I say this because although Sales has had off-field incidents at Penn State, there’s little to be lost and much to be gained by taking a chance on a college kid with some mistakes in his past. The Colts gambled similarly with DT Ed Johnson in 2007, and they squeezed a solid year from him. Because Sales is a free agent, he costs the Colts nothing if they release him and if he is good, he’s a huge reward for almost no risk.

“He took responsibility for his actions and certainly began to try to rectify those things in his past,” Colts Head Coach Jim Caldwell said. “That’s the most important thing, is that they do show some accountability, then make a move toward improving those aspects of their lives where they have a little difficulty. He has shown that he’s willing to do that and we ancticipate he will.”

 This is the kind of move that will draw criticism and scrutinity. There will be comparisons made to Johnson and if it doesn’t work, there will be criticism. But in the NFL, there’s a huge difference between taking a chance in the first round and in collegiate free agency. On this one, they’ll give Sales a fresh start and see what happens from there, and in this case, that’s fine.

 

4) Tough situation gets tougher . . .

The drafting of rookie running back Donald Brown gave the Colts added depth at running back, and made what is expected to be a solid running back competition a little more urgent for the participants.

With Joseph Addai the likely starter and Brown likely to contribute constantly, the trio of second-year running backs Mike Hart, Chad Simpson and Lance Ball — each of whom Colts personnel officials and coaches like — could be competing with each other for a final roster spot. The guess here is Hart has the edge, not only because he was a draft selection, but because the Colts loved the extra element he brought in terms of pass protection and receiving out of the backfield.
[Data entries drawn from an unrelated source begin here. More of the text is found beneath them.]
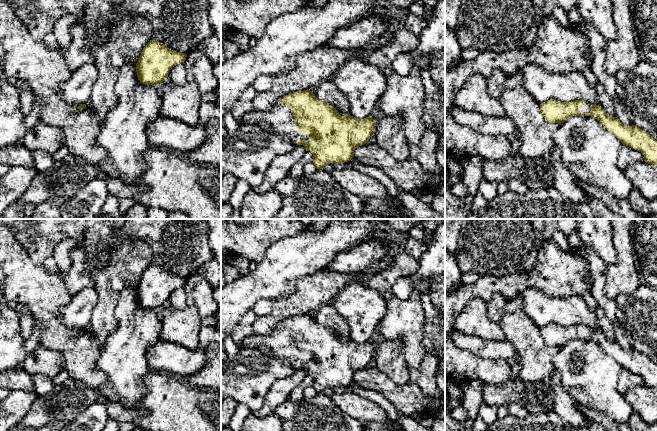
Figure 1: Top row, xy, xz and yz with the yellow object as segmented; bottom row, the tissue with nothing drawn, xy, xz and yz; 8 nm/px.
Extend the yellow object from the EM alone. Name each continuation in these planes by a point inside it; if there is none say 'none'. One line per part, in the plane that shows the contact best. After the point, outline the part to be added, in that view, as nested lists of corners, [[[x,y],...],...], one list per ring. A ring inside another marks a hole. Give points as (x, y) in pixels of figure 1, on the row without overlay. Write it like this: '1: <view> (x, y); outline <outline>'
1: xz (281, 343); outline [[[281,325],[270,335],[252,335],[244,339],[238,346],[240,349],[258,349],[266,345],[271,352],[283,360],[289,361],[295,368],[299,364],[305,364],[308,368],[310,362],[298,355],[298,349],[294,347],[294,337]]]

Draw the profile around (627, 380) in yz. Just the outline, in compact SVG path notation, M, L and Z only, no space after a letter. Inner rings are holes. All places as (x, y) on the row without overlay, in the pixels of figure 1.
M623 369L618 378L617 388L618 391L624 395L630 389L642 385L644 385L644 379L641 376Z

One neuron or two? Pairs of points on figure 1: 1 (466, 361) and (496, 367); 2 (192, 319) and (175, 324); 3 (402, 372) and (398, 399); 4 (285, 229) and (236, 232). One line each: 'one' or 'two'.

The only question mark with Hart is he’s less than a year removed from an ACL injury, so he may not be at maximum effectivness this season, but he showed early last season he may be worth a year’s wait.

 

5) Mr. Personality.

Here’s hoping Pat McAfee continues to be honest and forthright.

Saw the former West Virginia punter in action in an interview situation on Friday. It has been said McAfee is a bit “out there” with some of his comments, but he’s a punter and if he can perform, the team won’t pull him in too much. He was intriguing Friday, talking about his one professional wrestling match, among other topics. He was engaging, confident and quick-witted, which is an intruiging, entertaining combination.

It’s not always a combination the Colts encourage, but if a guy can play and isn’t mean-spirited in his comments, there’s no harm in a little color. Former Colts kicker Mike Vanderjagt — with whom McAfee already has been lumped because of their West Virginia connections — crossed the mean-spirited line and created unnecessary headaches with his 2003 comments regarding Tony Dungy and Peyton Manning, but I’d say give McAfee the benefit of the doubt that he won’t seek that path. If he does, then compare him to Vanderjagt and worry about him being a distraction, but not yet,.